I have one dataframe containing strings and one list of words that I want to remove from the dataframe. However, I would like to also keep the strings from the df which are entirely made up of words from the list.
Here is an example:
strings_variable |
---|
Avalon Toyota loan |
Blazer Chevrolet |
Suzuki Vitara sales |
Vauxhall Astra |
Buick Special car |
Ford Aerostar |
car refund |
car loan |
data = {'strings_variable': ['Avalon Toyota loan', 'Blazer Chevrolet', 'Suzuki Vitara sales', 'Vauxhall Astra', 'Buick Special car', 'Ford Aerostar', 'car refund', 'car loan']}
df = pd.DataFrame(data)
words_to_remove = ('car','sales','loan','refund')
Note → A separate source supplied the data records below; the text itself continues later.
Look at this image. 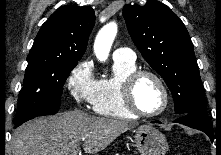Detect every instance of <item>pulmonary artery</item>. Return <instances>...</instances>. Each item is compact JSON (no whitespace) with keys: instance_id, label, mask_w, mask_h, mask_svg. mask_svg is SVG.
Listing matches in <instances>:
<instances>
[{"instance_id":"obj_1","label":"pulmonary artery","mask_w":221,"mask_h":155,"mask_svg":"<svg viewBox=\"0 0 221 155\" xmlns=\"http://www.w3.org/2000/svg\"><path fill=\"white\" fill-rule=\"evenodd\" d=\"M113 59L126 62H135L136 56L134 51L130 48L120 47L114 51Z\"/></svg>"}]
</instances>
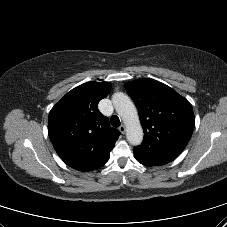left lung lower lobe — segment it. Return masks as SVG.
<instances>
[{"mask_svg": "<svg viewBox=\"0 0 227 227\" xmlns=\"http://www.w3.org/2000/svg\"><path fill=\"white\" fill-rule=\"evenodd\" d=\"M133 151L136 160L146 166H160L175 159L161 154H149L138 147H135Z\"/></svg>", "mask_w": 227, "mask_h": 227, "instance_id": "left-lung-lower-lobe-1", "label": "left lung lower lobe"}]
</instances>
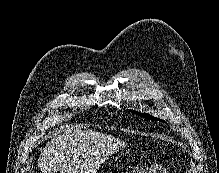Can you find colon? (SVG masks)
Masks as SVG:
<instances>
[{"label":"colon","instance_id":"colon-1","mask_svg":"<svg viewBox=\"0 0 219 173\" xmlns=\"http://www.w3.org/2000/svg\"><path fill=\"white\" fill-rule=\"evenodd\" d=\"M123 173H168L164 168L156 163L135 166L127 169Z\"/></svg>","mask_w":219,"mask_h":173}]
</instances>
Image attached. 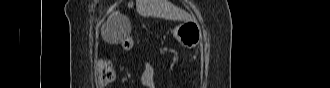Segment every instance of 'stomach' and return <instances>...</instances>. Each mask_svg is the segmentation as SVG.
I'll list each match as a JSON object with an SVG mask.
<instances>
[{
    "instance_id": "obj_1",
    "label": "stomach",
    "mask_w": 330,
    "mask_h": 88,
    "mask_svg": "<svg viewBox=\"0 0 330 88\" xmlns=\"http://www.w3.org/2000/svg\"><path fill=\"white\" fill-rule=\"evenodd\" d=\"M177 41L187 48L196 47L202 40V32L199 24L195 21H185L174 29Z\"/></svg>"
}]
</instances>
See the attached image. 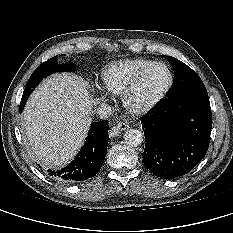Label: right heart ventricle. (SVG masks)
Returning a JSON list of instances; mask_svg holds the SVG:
<instances>
[{
  "instance_id": "e07e8e85",
  "label": "right heart ventricle",
  "mask_w": 233,
  "mask_h": 233,
  "mask_svg": "<svg viewBox=\"0 0 233 233\" xmlns=\"http://www.w3.org/2000/svg\"><path fill=\"white\" fill-rule=\"evenodd\" d=\"M152 60L137 58L126 59L106 66L101 72L103 87L110 93L122 95L134 77Z\"/></svg>"
}]
</instances>
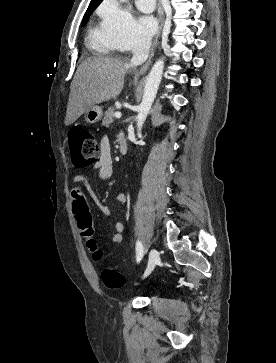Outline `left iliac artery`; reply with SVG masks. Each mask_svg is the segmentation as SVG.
Masks as SVG:
<instances>
[{
	"label": "left iliac artery",
	"instance_id": "left-iliac-artery-1",
	"mask_svg": "<svg viewBox=\"0 0 276 363\" xmlns=\"http://www.w3.org/2000/svg\"><path fill=\"white\" fill-rule=\"evenodd\" d=\"M142 257H143V245L141 241L138 240L136 243V260L138 263L140 262Z\"/></svg>",
	"mask_w": 276,
	"mask_h": 363
}]
</instances>
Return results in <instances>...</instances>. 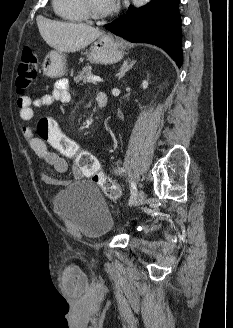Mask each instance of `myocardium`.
Here are the masks:
<instances>
[{
    "label": "myocardium",
    "mask_w": 233,
    "mask_h": 328,
    "mask_svg": "<svg viewBox=\"0 0 233 328\" xmlns=\"http://www.w3.org/2000/svg\"><path fill=\"white\" fill-rule=\"evenodd\" d=\"M83 8L86 12L87 17L92 19H103L115 14L118 10L117 6H113L108 10H97L95 9L90 0H82Z\"/></svg>",
    "instance_id": "1"
}]
</instances>
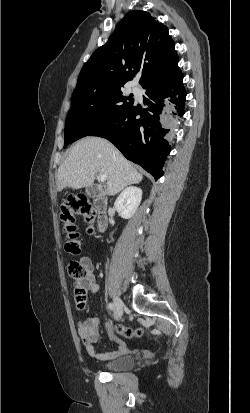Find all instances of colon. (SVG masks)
<instances>
[{
    "instance_id": "obj_1",
    "label": "colon",
    "mask_w": 250,
    "mask_h": 413,
    "mask_svg": "<svg viewBox=\"0 0 250 413\" xmlns=\"http://www.w3.org/2000/svg\"><path fill=\"white\" fill-rule=\"evenodd\" d=\"M61 221L66 233L65 250L72 254L78 255L81 252V243L79 233L76 227V217L82 216L86 222L91 224L89 231L93 232L92 223L96 218V211L91 203L84 196L69 197L61 207ZM69 272L73 279L77 281L75 287V301L78 307L83 308L87 302V292L81 281L87 276L86 269L80 262H71ZM114 329L117 333L134 338L145 334V329L141 324L137 328H132L124 325H115ZM156 342L155 340L153 341Z\"/></svg>"
}]
</instances>
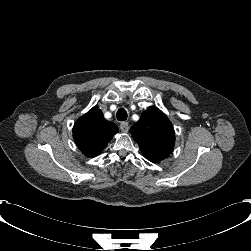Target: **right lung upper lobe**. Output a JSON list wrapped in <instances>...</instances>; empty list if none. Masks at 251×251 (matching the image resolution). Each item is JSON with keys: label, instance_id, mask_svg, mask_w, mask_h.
<instances>
[{"label": "right lung upper lobe", "instance_id": "cb5924a9", "mask_svg": "<svg viewBox=\"0 0 251 251\" xmlns=\"http://www.w3.org/2000/svg\"><path fill=\"white\" fill-rule=\"evenodd\" d=\"M117 132V126L107 121L97 106L80 117L73 127L74 141L87 157L99 154Z\"/></svg>", "mask_w": 251, "mask_h": 251}]
</instances>
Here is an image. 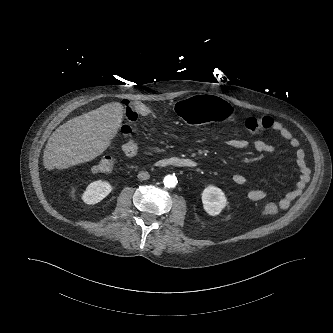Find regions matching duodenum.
Returning <instances> with one entry per match:
<instances>
[{"label":"duodenum","instance_id":"1","mask_svg":"<svg viewBox=\"0 0 333 333\" xmlns=\"http://www.w3.org/2000/svg\"><path fill=\"white\" fill-rule=\"evenodd\" d=\"M156 165L158 167H176V168L193 169L197 166V163L193 159L189 158L169 157L157 161Z\"/></svg>","mask_w":333,"mask_h":333}]
</instances>
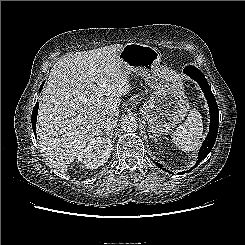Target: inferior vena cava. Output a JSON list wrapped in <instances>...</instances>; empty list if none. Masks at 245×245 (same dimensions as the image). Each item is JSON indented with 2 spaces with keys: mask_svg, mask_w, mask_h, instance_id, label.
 <instances>
[{
  "mask_svg": "<svg viewBox=\"0 0 245 245\" xmlns=\"http://www.w3.org/2000/svg\"><path fill=\"white\" fill-rule=\"evenodd\" d=\"M116 125H117V117H113V116H106L103 118L101 122V128L107 131L113 130Z\"/></svg>",
  "mask_w": 245,
  "mask_h": 245,
  "instance_id": "1",
  "label": "inferior vena cava"
}]
</instances>
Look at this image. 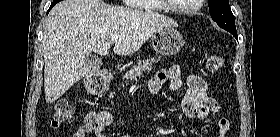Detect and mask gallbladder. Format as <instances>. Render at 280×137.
Returning a JSON list of instances; mask_svg holds the SVG:
<instances>
[{"label":"gallbladder","instance_id":"1","mask_svg":"<svg viewBox=\"0 0 280 137\" xmlns=\"http://www.w3.org/2000/svg\"><path fill=\"white\" fill-rule=\"evenodd\" d=\"M84 65L90 70V71H99L102 66V60L97 56H88L84 60Z\"/></svg>","mask_w":280,"mask_h":137}]
</instances>
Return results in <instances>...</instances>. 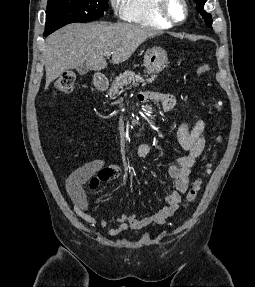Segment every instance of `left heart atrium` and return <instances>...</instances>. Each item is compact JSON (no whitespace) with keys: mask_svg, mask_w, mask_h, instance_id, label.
Here are the masks:
<instances>
[{"mask_svg":"<svg viewBox=\"0 0 255 287\" xmlns=\"http://www.w3.org/2000/svg\"><path fill=\"white\" fill-rule=\"evenodd\" d=\"M117 33H140V32H117ZM115 39H139V38H115ZM121 48H134V47H121Z\"/></svg>","mask_w":255,"mask_h":287,"instance_id":"obj_1","label":"left heart atrium"}]
</instances>
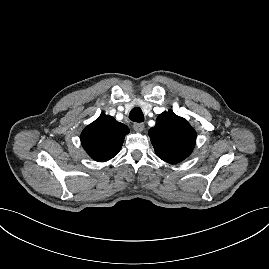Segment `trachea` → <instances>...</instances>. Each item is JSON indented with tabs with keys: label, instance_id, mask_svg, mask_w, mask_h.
Returning a JSON list of instances; mask_svg holds the SVG:
<instances>
[{
	"label": "trachea",
	"instance_id": "obj_1",
	"mask_svg": "<svg viewBox=\"0 0 269 269\" xmlns=\"http://www.w3.org/2000/svg\"><path fill=\"white\" fill-rule=\"evenodd\" d=\"M129 119L133 122L140 123L144 121V114L140 108L136 107L130 111Z\"/></svg>",
	"mask_w": 269,
	"mask_h": 269
}]
</instances>
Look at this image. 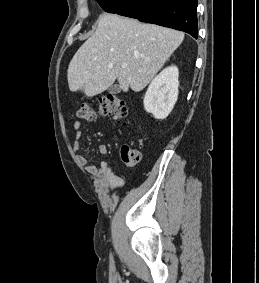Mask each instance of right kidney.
Segmentation results:
<instances>
[{
  "mask_svg": "<svg viewBox=\"0 0 259 283\" xmlns=\"http://www.w3.org/2000/svg\"><path fill=\"white\" fill-rule=\"evenodd\" d=\"M178 68L173 65L163 69L150 83L145 97L144 109L155 119H165L178 98Z\"/></svg>",
  "mask_w": 259,
  "mask_h": 283,
  "instance_id": "ca27d5eb",
  "label": "right kidney"
}]
</instances>
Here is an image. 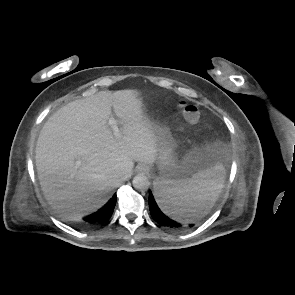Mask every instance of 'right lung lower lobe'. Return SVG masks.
Returning <instances> with one entry per match:
<instances>
[{"mask_svg": "<svg viewBox=\"0 0 295 295\" xmlns=\"http://www.w3.org/2000/svg\"><path fill=\"white\" fill-rule=\"evenodd\" d=\"M116 204V195L100 210L83 218L86 226H95L105 223L111 216Z\"/></svg>", "mask_w": 295, "mask_h": 295, "instance_id": "98d812e1", "label": "right lung lower lobe"}]
</instances>
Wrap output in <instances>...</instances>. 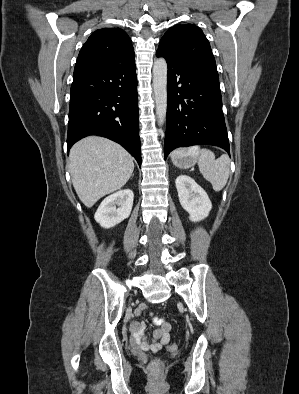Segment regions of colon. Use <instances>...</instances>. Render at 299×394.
Returning <instances> with one entry per match:
<instances>
[{"instance_id":"5ec220e1","label":"colon","mask_w":299,"mask_h":394,"mask_svg":"<svg viewBox=\"0 0 299 394\" xmlns=\"http://www.w3.org/2000/svg\"><path fill=\"white\" fill-rule=\"evenodd\" d=\"M174 347H175L174 344H172V345L170 346V348H174ZM161 365H162V363H161L160 360H153V361H151V363H150V365H149V368H150V370H151L152 372H157V371H159V369L161 368Z\"/></svg>"}]
</instances>
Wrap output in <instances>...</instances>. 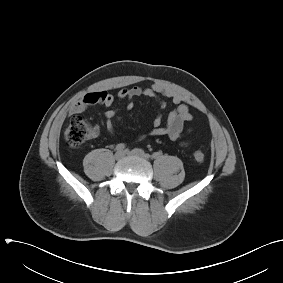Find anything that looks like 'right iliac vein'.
<instances>
[{"label":"right iliac vein","mask_w":283,"mask_h":283,"mask_svg":"<svg viewBox=\"0 0 283 283\" xmlns=\"http://www.w3.org/2000/svg\"><path fill=\"white\" fill-rule=\"evenodd\" d=\"M125 156V153L123 151H117L114 155L116 160H120Z\"/></svg>","instance_id":"right-iliac-vein-1"}]
</instances>
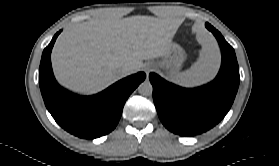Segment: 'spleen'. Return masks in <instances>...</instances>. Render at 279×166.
I'll use <instances>...</instances> for the list:
<instances>
[{
    "instance_id": "spleen-1",
    "label": "spleen",
    "mask_w": 279,
    "mask_h": 166,
    "mask_svg": "<svg viewBox=\"0 0 279 166\" xmlns=\"http://www.w3.org/2000/svg\"><path fill=\"white\" fill-rule=\"evenodd\" d=\"M198 39L202 45L198 60L190 69L175 76L176 82L182 86L192 87L206 83L214 78L219 69L221 57L213 38L203 34Z\"/></svg>"
}]
</instances>
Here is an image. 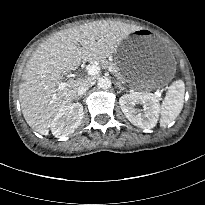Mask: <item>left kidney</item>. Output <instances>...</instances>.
I'll return each mask as SVG.
<instances>
[{
  "mask_svg": "<svg viewBox=\"0 0 205 205\" xmlns=\"http://www.w3.org/2000/svg\"><path fill=\"white\" fill-rule=\"evenodd\" d=\"M142 105L143 109L135 108ZM119 105L126 118L135 126L142 129H152L156 126L160 105L156 96L148 94H125L120 97Z\"/></svg>",
  "mask_w": 205,
  "mask_h": 205,
  "instance_id": "obj_1",
  "label": "left kidney"
}]
</instances>
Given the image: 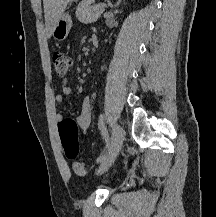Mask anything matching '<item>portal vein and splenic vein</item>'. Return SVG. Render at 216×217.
I'll use <instances>...</instances> for the list:
<instances>
[{
    "instance_id": "obj_1",
    "label": "portal vein and splenic vein",
    "mask_w": 216,
    "mask_h": 217,
    "mask_svg": "<svg viewBox=\"0 0 216 217\" xmlns=\"http://www.w3.org/2000/svg\"><path fill=\"white\" fill-rule=\"evenodd\" d=\"M96 7H98V8H104L105 5H99V6H96Z\"/></svg>"
}]
</instances>
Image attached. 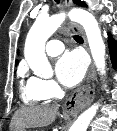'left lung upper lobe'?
<instances>
[{"label":"left lung upper lobe","instance_id":"1","mask_svg":"<svg viewBox=\"0 0 117 131\" xmlns=\"http://www.w3.org/2000/svg\"><path fill=\"white\" fill-rule=\"evenodd\" d=\"M73 2L79 6H83V7H86V4L85 2L81 1V0H73Z\"/></svg>","mask_w":117,"mask_h":131}]
</instances>
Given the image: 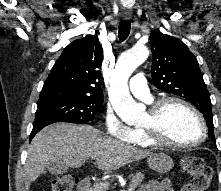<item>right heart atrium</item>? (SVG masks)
<instances>
[{
  "label": "right heart atrium",
  "instance_id": "d8ad5b80",
  "mask_svg": "<svg viewBox=\"0 0 221 191\" xmlns=\"http://www.w3.org/2000/svg\"><path fill=\"white\" fill-rule=\"evenodd\" d=\"M103 121L110 136L126 142L131 138L132 128L123 123L111 106L106 107Z\"/></svg>",
  "mask_w": 221,
  "mask_h": 191
}]
</instances>
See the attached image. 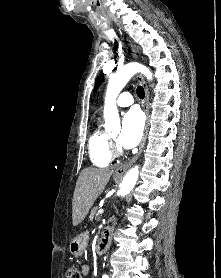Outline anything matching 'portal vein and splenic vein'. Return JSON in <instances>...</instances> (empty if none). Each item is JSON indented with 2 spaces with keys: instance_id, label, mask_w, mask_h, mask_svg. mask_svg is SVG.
<instances>
[{
  "instance_id": "portal-vein-and-splenic-vein-1",
  "label": "portal vein and splenic vein",
  "mask_w": 221,
  "mask_h": 278,
  "mask_svg": "<svg viewBox=\"0 0 221 278\" xmlns=\"http://www.w3.org/2000/svg\"><path fill=\"white\" fill-rule=\"evenodd\" d=\"M104 213V210L103 209H99L98 210V214H103Z\"/></svg>"
}]
</instances>
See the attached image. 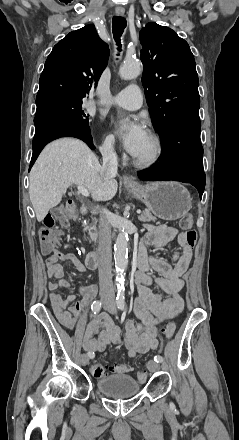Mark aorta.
<instances>
[{"label":"aorta","mask_w":239,"mask_h":440,"mask_svg":"<svg viewBox=\"0 0 239 440\" xmlns=\"http://www.w3.org/2000/svg\"><path fill=\"white\" fill-rule=\"evenodd\" d=\"M141 72L140 62H131V64H123L119 70L122 80H133L138 78ZM114 260L116 270V282L119 292L123 290V280L128 266V234L120 232L114 244Z\"/></svg>","instance_id":"aorta-1"}]
</instances>
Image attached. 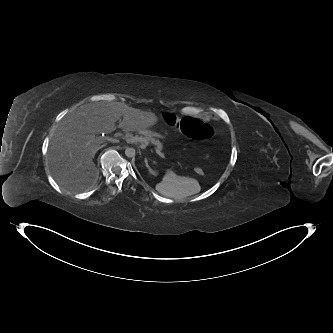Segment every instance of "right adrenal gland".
Listing matches in <instances>:
<instances>
[{
  "label": "right adrenal gland",
  "mask_w": 333,
  "mask_h": 333,
  "mask_svg": "<svg viewBox=\"0 0 333 333\" xmlns=\"http://www.w3.org/2000/svg\"><path fill=\"white\" fill-rule=\"evenodd\" d=\"M104 146H106V144L102 145L101 147H104Z\"/></svg>",
  "instance_id": "right-adrenal-gland-1"
}]
</instances>
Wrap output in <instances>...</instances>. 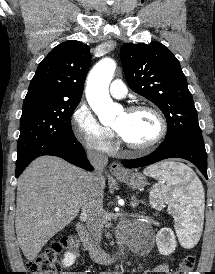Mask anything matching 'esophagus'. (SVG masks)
Wrapping results in <instances>:
<instances>
[{
  "label": "esophagus",
  "mask_w": 215,
  "mask_h": 274,
  "mask_svg": "<svg viewBox=\"0 0 215 274\" xmlns=\"http://www.w3.org/2000/svg\"><path fill=\"white\" fill-rule=\"evenodd\" d=\"M110 172L114 175V176H122L125 174V170L123 169V167L117 163V162H113L110 165Z\"/></svg>",
  "instance_id": "1"
}]
</instances>
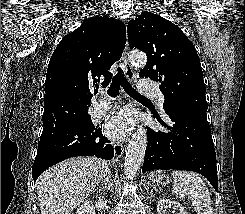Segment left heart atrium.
I'll return each mask as SVG.
<instances>
[{
  "label": "left heart atrium",
  "mask_w": 245,
  "mask_h": 214,
  "mask_svg": "<svg viewBox=\"0 0 245 214\" xmlns=\"http://www.w3.org/2000/svg\"><path fill=\"white\" fill-rule=\"evenodd\" d=\"M132 124L130 113L123 111L114 117L107 125L106 131L114 139H120L125 136Z\"/></svg>",
  "instance_id": "obj_1"
}]
</instances>
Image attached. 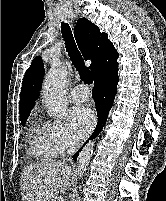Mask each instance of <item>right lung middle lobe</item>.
<instances>
[{
	"label": "right lung middle lobe",
	"mask_w": 166,
	"mask_h": 201,
	"mask_svg": "<svg viewBox=\"0 0 166 201\" xmlns=\"http://www.w3.org/2000/svg\"><path fill=\"white\" fill-rule=\"evenodd\" d=\"M27 118H28V116H25V117L20 118L22 125L25 124V122L27 121Z\"/></svg>",
	"instance_id": "obj_1"
}]
</instances>
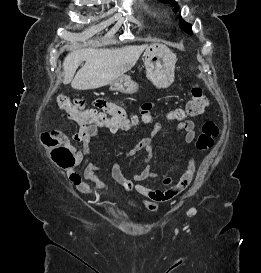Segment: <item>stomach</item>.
<instances>
[{
	"label": "stomach",
	"mask_w": 261,
	"mask_h": 273,
	"mask_svg": "<svg viewBox=\"0 0 261 273\" xmlns=\"http://www.w3.org/2000/svg\"><path fill=\"white\" fill-rule=\"evenodd\" d=\"M145 70L147 78L158 88H166L174 81L176 59L174 54L163 44H152L145 49ZM112 90L132 94L138 85L130 76L121 75L110 83Z\"/></svg>",
	"instance_id": "stomach-1"
}]
</instances>
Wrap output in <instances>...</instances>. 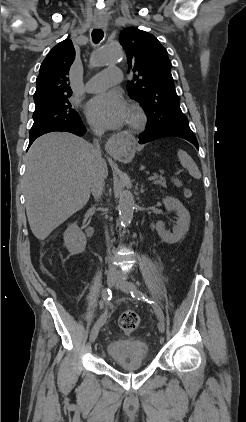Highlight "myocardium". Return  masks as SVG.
<instances>
[{"mask_svg":"<svg viewBox=\"0 0 246 422\" xmlns=\"http://www.w3.org/2000/svg\"><path fill=\"white\" fill-rule=\"evenodd\" d=\"M147 124V116L144 112V110L134 105L131 107L130 110V120H129V128L132 131H140L145 128Z\"/></svg>","mask_w":246,"mask_h":422,"instance_id":"obj_1","label":"myocardium"}]
</instances>
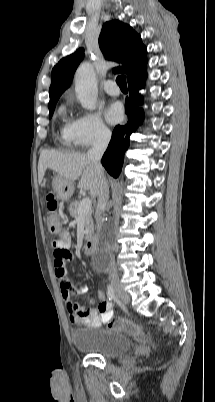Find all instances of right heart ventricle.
<instances>
[{
    "label": "right heart ventricle",
    "instance_id": "1",
    "mask_svg": "<svg viewBox=\"0 0 215 402\" xmlns=\"http://www.w3.org/2000/svg\"><path fill=\"white\" fill-rule=\"evenodd\" d=\"M59 114L62 116V118L66 117V110L64 107H60ZM70 126L71 122L65 121L60 128L61 140L65 145H70V143L72 142Z\"/></svg>",
    "mask_w": 215,
    "mask_h": 402
}]
</instances>
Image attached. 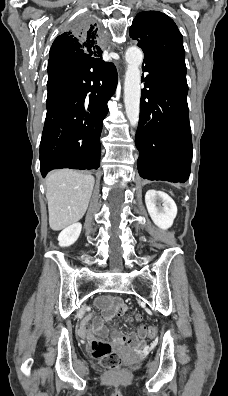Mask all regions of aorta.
<instances>
[{
  "mask_svg": "<svg viewBox=\"0 0 228 396\" xmlns=\"http://www.w3.org/2000/svg\"><path fill=\"white\" fill-rule=\"evenodd\" d=\"M143 52L138 47H129L125 53L127 70L124 82V104L126 116L131 126L136 127L140 114L141 73Z\"/></svg>",
  "mask_w": 228,
  "mask_h": 396,
  "instance_id": "aorta-1",
  "label": "aorta"
}]
</instances>
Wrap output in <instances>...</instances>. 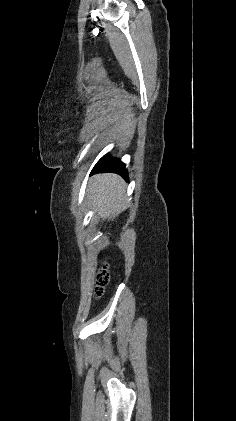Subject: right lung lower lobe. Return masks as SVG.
Masks as SVG:
<instances>
[{
    "label": "right lung lower lobe",
    "mask_w": 236,
    "mask_h": 421,
    "mask_svg": "<svg viewBox=\"0 0 236 421\" xmlns=\"http://www.w3.org/2000/svg\"><path fill=\"white\" fill-rule=\"evenodd\" d=\"M96 172H114L127 179L125 164L118 159L111 158L108 154L103 156L94 166L92 173Z\"/></svg>",
    "instance_id": "98d812e1"
}]
</instances>
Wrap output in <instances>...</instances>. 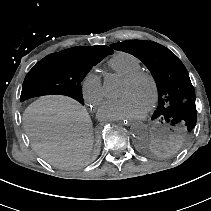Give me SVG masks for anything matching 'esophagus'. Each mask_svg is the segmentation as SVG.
Listing matches in <instances>:
<instances>
[{
	"label": "esophagus",
	"mask_w": 211,
	"mask_h": 211,
	"mask_svg": "<svg viewBox=\"0 0 211 211\" xmlns=\"http://www.w3.org/2000/svg\"><path fill=\"white\" fill-rule=\"evenodd\" d=\"M118 122L120 123V124H123L124 126H128L130 123H131V120L129 119V118H123V117H120L119 119H118Z\"/></svg>",
	"instance_id": "esophagus-1"
}]
</instances>
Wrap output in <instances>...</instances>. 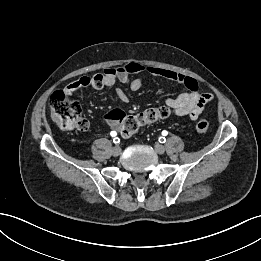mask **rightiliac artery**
Returning <instances> with one entry per match:
<instances>
[{
    "instance_id": "82829eb1",
    "label": "right iliac artery",
    "mask_w": 261,
    "mask_h": 261,
    "mask_svg": "<svg viewBox=\"0 0 261 261\" xmlns=\"http://www.w3.org/2000/svg\"><path fill=\"white\" fill-rule=\"evenodd\" d=\"M117 135V133L115 132V131H112L111 132V136H116ZM113 142L115 143V144H118L119 142H120V139L118 138V137H115L114 139H113Z\"/></svg>"
}]
</instances>
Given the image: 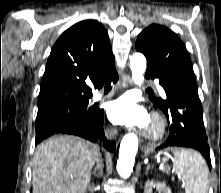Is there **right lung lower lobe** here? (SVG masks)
<instances>
[{"instance_id": "obj_1", "label": "right lung lower lobe", "mask_w": 221, "mask_h": 193, "mask_svg": "<svg viewBox=\"0 0 221 193\" xmlns=\"http://www.w3.org/2000/svg\"><path fill=\"white\" fill-rule=\"evenodd\" d=\"M118 80V74L117 72L113 73L106 81L105 83H111L116 82ZM97 113L95 115L94 121L90 125H70L63 127L59 130L39 134L36 135V144H38L43 139L53 135V134H72L77 135L83 138H86L92 142H95L97 139H103L104 138V132H103V113L104 111L102 109H97ZM107 150L114 151L115 150V142L106 141L104 144Z\"/></svg>"}]
</instances>
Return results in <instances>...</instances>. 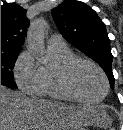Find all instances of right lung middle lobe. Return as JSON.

The final output should look like this:
strings_variable |
---|
Avalon Toyota |
Blazer Chevrolet |
Suzuki Vitara |
Vauxhall Astra |
Buick Special |
Ford Aerostar |
car refund |
car loan |
data= {'strings_variable': ['Avalon Toyota', 'Blazer Chevrolet', 'Suzuki Vitara', 'Vauxhall Astra', 'Buick Special', 'Ford Aerostar', 'car refund', 'car loan']}
df = pd.DataFrame(data)
Note, the words that I want to remove are in addition to the car names however I would like to keep the rows where the strings are only made of words in words_to_remove
Here is my code (Python) so far:
def remove_words(df):
df = [word for words in df if word not in words_to_remove]
return df
strings_variable = strings_variable.apply(remove_words)
I hope it makes sense - thank you in advance!